Un grupo de empresarios de diferentes edades y con estilos distintos bajó del auto.
Bajo la atenta mirada de todos, caminaron lentamente hacia la entrada.
El director de la Facultad de Derecho los acompañaba con una gran sonrisa.
Estaban charlando sobre quién sabe qué, soltando las típicas risas de ricos.
Un estudiante comentó: —Las risas de los ricos son diferentes, se ríen como "jajajaja".
—Nosotros los pobres nos reímos como "jijijiji".
—¡Guau! Uno de ellos es un magnate inmobiliario. ¿Será él quien nos está patrocinando?
Los estudiantes cuchicheaban y debatían acaloradamente.
Inés no dijo ni una palabra.
Tenía los ojos fijos en los recién llegados, repasando los rostros una, dos, tres veces...

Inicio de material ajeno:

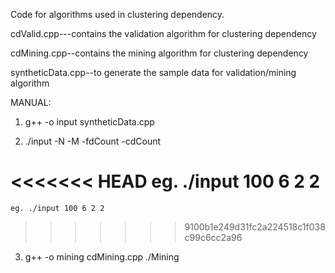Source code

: Code for algorithms used in clustering dependency.

cdValid.cpp---contains the validation algorithm for clustering dependency

cdMining.cpp--contains the mining algorithm for clustering dependency

syntheticData.cpp--to generate the sample data for validation/mining algorithm

MANUAL:

1) g++ -o input syntheticData.cpp

2) ./input -N -M -fdCount -cdCount

<<<<<<< HEAD
eg. ./input 100 6 2 2
=======
    eg. ./input 100 6 2 2
>>>>>>> 9100b1e249d31fc2a224518c1f038c99c6cc2a96

3) g++ -o mining cdMining.cpp
    ./Mining
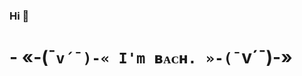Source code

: ### Hi 👋

# - «-(¯`v´¯)-« I'm ʙᴀᴄʜ. »-(¯`v´¯)-»

<!--
- I’m currently learning Computer Engineering in Vietnam National University in Ha Noi,Viet Nam.
- I was especially interested in Data Science
- I am currently looking for internships in Web/App development and Data Analytics.
- Contact :
    - Facebook : https://www.facebook.com/dinhbach200501/
    - Linkedin : https://www.linkedin.com/in/bach20052001/
    - Youtube : https://www.youtube.com/channel/UCsSGQyq2APpFlQjj608_mfg?view_as=subscriber
    - My Email : bach20501@gmail.com
    - Github : https://github.com/bach2005200
    
<!--
**bach20052001/bach20052001** is a ✨ _special_ ✨ repository because its `README.md` (this file) appears on your GitHub profile.
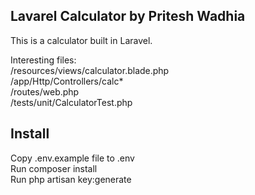 ## Lavarel Calculator by Pritesh Wadhia

This is a calculator built in Laravel.

Interesting files:<br />
/resources/views/calculator.blade.php<br />
/app/Http/Controllers/calc*<br />
/routes/web.php<br />
/tests/unit/CalculatorTest.php<br />

## Install

Copy .env.example file to .env<br />
Run composer install<br />
Run php artisan key:generate<br />
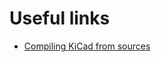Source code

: # Useful links
* [Compiling KiCad from sources](https://github.com/KiCad/kicad-source-mirror/blob/master/Documentation/compiling/COMPILING.txt#L118)
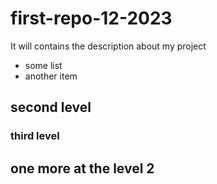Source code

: # first-repo-12-2023
It will contains the description about my project
- some list
- another item 
## second level

### third level

## one more at the level 2
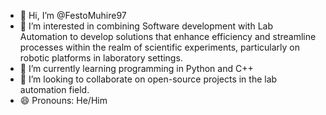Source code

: - 👋 Hi, I’m @FestoMuhire97
- 👀 I’m interested in combining Software development with Lab Automation to develop solutions that enhance efficiency and streamline processes within the realm of scientific experiments, particularly on robotic platforms in laboratory settings.
- 🌱 I’m currently learning programming in Python and C++
- 💞️ I’m looking to collaborate on open-source projects in the lab automation field.
- 😄 Pronouns: He/Him

<!---
FestoMuhire97/FestoMuhire97 is a ✨ special ✨ repository because its `README.md` (this file) appears on your GitHub profile.
You can click the Preview link to take a look at your changes.
--->
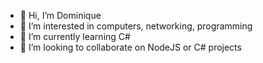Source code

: - 👋 Hi, I’m Dominique
- 👀 I’m interested in computers, networking, programming
- 🌱 I’m currently learning C#
- 💞️ I’m looking to collaborate on NodeJS or C# projects
<!-- 📫 You can reach me through -->

<!---
dpendjol/dpendjol is a ✨ special ✨ repository because its `README.md` (this file) appears on your GitHub profile.
You can click the Preview link to take a look at your changes.
--->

Los miró tanto que casi les saca radiografías con la mirada, pero no encontró a la persona que quería ver.
Wilfredo no había venido.
Era de esperarse.
Probablemente no le gustaban ese tipo de eventos.
Qué lástima.
Inés no sabía cómo describir lo que sentía, solo sentía una opresión en el pecho, como si se hubiera quedado sin energía.
—Profesor Zepeda, ¿entramos ya? —Kilian, después de mostrar su rostro ante los empresarios, comenzó a organizar a todos para entrar.
—Sin prisa, aún falta nuestro invitado de honor.
Apenas el Profesor Zepeda terminó de hablar, se escuchó el rugido del motor de un auto deportivo acercándose.
Un deportivo blanco dio un giro espectacular y se detuvo a un lado del camino.
Acto seguido...
La figura de Wilfredo apareció ante los ojos de todos.
Llevaba una camiseta negra, pantalones cargo oscuros y el cabello peinado de forma casual, dándole un estilo limpio y fresco, perfecto para el uso diario.
Acompañado de su atractivo rostro, parecía un modelo salido de una revista.
—¡Guau!
Las chicas de los dos grupos se quedaron con la boca abierta y soltaron exclamaciones de asombro.
—¡Qué guapo! Como se esperaba del hermano de Aldana y de Leonardo Valencia.
—Con ese físico y ese rostro, dan ganas de saludarlo y decirle: ¡Hola, mi amor!